Outline labeling entries:

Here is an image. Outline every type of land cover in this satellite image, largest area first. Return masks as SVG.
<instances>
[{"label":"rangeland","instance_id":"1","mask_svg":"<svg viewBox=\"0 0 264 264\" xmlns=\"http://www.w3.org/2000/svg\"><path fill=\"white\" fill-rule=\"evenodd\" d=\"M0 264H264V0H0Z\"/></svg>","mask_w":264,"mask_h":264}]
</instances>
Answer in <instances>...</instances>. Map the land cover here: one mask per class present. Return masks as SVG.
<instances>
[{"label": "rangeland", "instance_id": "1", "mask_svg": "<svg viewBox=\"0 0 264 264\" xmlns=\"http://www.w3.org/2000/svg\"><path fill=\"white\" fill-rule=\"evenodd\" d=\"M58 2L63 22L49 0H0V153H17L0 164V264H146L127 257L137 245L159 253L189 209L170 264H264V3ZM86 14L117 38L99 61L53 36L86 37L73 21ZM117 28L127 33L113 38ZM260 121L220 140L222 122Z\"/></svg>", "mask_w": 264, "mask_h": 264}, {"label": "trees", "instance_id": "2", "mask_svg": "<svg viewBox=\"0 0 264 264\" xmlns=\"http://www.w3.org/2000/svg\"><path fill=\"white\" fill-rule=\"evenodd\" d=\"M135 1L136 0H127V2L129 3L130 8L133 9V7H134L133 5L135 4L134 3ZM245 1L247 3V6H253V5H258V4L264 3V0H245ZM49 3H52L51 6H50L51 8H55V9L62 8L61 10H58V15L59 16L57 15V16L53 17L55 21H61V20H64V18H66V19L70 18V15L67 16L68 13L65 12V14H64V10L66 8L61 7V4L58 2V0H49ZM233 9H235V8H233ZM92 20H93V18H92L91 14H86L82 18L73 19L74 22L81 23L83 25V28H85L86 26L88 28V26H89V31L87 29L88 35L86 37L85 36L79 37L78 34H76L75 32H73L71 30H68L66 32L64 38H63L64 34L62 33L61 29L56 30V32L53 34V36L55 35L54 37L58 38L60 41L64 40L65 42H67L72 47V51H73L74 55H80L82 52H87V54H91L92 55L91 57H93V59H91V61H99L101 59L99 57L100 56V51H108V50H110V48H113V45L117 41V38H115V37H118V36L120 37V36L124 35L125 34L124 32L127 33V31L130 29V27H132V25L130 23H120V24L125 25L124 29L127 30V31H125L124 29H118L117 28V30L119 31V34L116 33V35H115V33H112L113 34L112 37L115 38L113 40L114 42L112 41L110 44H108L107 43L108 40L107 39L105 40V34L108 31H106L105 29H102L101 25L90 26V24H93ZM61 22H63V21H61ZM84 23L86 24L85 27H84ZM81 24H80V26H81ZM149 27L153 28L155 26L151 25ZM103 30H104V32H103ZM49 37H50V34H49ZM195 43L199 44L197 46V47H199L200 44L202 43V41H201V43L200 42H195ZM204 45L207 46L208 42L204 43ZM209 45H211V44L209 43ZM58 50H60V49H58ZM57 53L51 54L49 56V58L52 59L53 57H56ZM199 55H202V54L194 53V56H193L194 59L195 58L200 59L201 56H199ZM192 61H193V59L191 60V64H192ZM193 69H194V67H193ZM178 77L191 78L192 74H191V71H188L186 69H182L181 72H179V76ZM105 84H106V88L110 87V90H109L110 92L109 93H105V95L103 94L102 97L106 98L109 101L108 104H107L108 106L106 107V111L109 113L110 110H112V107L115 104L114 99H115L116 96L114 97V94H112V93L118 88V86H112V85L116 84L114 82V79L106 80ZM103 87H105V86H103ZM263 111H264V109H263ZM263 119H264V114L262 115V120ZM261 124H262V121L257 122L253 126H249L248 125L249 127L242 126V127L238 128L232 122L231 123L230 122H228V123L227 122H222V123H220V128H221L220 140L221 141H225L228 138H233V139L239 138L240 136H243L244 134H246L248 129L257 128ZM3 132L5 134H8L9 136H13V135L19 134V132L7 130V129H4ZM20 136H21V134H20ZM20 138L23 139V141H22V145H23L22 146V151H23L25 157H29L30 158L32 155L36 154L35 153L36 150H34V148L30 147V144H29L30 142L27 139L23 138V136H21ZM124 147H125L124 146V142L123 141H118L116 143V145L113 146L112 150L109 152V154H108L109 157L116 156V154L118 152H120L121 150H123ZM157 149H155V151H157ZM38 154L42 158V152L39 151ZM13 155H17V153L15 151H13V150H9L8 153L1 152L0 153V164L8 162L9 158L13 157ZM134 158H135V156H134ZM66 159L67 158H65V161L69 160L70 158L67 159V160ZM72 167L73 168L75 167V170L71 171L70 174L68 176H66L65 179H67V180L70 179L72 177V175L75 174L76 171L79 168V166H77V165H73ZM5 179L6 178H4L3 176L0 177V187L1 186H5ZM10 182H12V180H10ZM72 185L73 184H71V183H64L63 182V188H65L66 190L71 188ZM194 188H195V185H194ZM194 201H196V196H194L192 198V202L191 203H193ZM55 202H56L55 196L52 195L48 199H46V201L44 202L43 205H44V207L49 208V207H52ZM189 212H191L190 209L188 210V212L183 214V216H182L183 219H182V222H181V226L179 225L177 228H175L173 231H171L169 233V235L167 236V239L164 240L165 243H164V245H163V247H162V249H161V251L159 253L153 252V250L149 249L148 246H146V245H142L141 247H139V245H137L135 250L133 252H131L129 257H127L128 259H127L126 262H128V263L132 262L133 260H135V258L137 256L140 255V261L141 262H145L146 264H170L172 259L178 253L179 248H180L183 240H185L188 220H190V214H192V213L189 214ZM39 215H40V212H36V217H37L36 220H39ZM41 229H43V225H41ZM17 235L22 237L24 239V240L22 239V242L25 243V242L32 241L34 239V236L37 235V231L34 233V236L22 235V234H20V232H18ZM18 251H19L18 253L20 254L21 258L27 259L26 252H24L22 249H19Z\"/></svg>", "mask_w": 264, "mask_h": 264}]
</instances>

- **Task objective**
Pull out every line of the entries that contains the string "cover", treating uppercase and lowercase as different.

- **Worked answer**
Here is an image. Outline every type of land cover in this satellite image, largest area first. Return masks as SVG.
Answer in <instances>...</instances>. Map the land cover here: one mask per class present. Return masks as SVG.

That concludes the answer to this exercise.